↓
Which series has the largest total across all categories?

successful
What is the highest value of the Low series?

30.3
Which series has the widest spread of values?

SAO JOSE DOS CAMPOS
↑
■ GOAL OF THE EXERCISE:
Reproduce all of the data above verbatim, keeping every line in its original order.

■ RESULT OF THE EXERCISE:
Which series has the largest total across all categories?

successful
What is the highest value of the Low series?

30.3
Which series has the widest spread of values?

SAO JOSE DOS CAMPOS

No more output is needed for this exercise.